While Mr. Than's Mount Sinai doctor says that Provena Mercy didn't give the patient the right to choose life-saving therapy, Provena says that it offered the full range of treatment options.
In an interview, Dr. Kola says hospice care was one of three options he raised with Mr. Than, and that the other two were treatments. Dr. Kola says his consultation note also stated: "we discussed options of supportive care with hospice, treatment with Tarceva and IV chemotherapy."
Provena Mercy is part of Provena Health, a Catholic nonprofit hospital system, that has been at the center of a debate over how much charity care tax-exempt hospitals should provide.
Illinois stripped another Provena hospital, Provena Covenant, of its tax exemptions in 2004 after deeming that it provided too little free care to the poor. Provena fought the ruling, and the case wound its way through the state's courts.

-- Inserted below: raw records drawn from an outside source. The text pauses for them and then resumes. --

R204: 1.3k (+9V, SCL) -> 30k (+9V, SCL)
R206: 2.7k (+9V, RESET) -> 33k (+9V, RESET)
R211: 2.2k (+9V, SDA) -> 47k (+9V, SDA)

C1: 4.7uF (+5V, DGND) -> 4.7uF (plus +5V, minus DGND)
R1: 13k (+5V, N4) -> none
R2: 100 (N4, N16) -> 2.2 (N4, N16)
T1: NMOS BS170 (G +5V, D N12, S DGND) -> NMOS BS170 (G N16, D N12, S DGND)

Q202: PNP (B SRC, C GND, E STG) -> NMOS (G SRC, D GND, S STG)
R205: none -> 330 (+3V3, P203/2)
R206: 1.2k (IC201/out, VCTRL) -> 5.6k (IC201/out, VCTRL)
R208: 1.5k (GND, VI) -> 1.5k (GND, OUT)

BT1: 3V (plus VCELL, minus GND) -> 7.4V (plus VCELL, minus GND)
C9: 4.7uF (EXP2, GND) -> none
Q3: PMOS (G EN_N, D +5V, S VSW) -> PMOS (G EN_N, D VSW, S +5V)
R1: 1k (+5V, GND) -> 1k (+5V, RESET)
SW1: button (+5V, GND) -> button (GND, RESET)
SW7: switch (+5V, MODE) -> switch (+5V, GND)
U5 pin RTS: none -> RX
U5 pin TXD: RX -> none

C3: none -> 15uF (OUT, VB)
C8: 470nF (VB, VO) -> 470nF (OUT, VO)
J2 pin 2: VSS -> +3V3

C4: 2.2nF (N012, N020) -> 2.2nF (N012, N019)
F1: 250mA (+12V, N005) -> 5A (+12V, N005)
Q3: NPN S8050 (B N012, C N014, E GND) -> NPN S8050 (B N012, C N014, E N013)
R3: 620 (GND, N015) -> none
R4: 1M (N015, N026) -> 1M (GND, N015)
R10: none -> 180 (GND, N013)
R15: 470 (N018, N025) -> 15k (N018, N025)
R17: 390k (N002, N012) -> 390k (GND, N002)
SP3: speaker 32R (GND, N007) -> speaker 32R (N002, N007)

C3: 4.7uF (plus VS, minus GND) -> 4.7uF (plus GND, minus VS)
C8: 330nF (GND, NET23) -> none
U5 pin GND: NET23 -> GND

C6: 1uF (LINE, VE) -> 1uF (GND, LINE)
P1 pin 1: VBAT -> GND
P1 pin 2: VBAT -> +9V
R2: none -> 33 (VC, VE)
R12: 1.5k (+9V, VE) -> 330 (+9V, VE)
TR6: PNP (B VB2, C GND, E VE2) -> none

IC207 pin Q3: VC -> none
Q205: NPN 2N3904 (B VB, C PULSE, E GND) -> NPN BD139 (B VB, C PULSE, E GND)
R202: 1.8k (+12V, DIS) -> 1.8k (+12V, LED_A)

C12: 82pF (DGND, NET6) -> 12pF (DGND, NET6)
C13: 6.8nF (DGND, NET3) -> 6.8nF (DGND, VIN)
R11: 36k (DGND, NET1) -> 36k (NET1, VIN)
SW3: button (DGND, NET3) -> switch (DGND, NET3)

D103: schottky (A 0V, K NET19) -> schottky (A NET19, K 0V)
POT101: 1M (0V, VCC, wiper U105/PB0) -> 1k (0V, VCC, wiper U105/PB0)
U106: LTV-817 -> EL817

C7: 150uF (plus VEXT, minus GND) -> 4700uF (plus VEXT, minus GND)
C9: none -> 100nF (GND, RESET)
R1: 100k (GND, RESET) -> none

The Illinois Supreme Court agreed to hear it last month; a verdict isn't likely until next year.
Provena Health maintains that its charity care is adequate. In a recent statement about the case, it said it provides "vital services every day to those in our community who have no other health care options."
A spokeswoman for Provena Mercy said while she couldn't discuss specifics of Mr. Than's case, "the medical record clearly indicates that the physician did indeed offer this patient clinical options in addition to hospice." She said a "prescription for hospice does not indicate that other clinical care options were not presented to the patient." She also said Provena "does not deny care to any patient."
Mr. Than ultimately received chemotherapy at Mount Sinai. Dr. Khosla, of Mount Sinai, says the cancer has shrunk mildly after two rounds of chemo.
So far, Mr. Than's care has cost Mount Sinai about $34,500. Though he temporarily qualifies for Medicaid as a political refugee, the hospital doesn't expect the government program to reimburse it more than $22,700.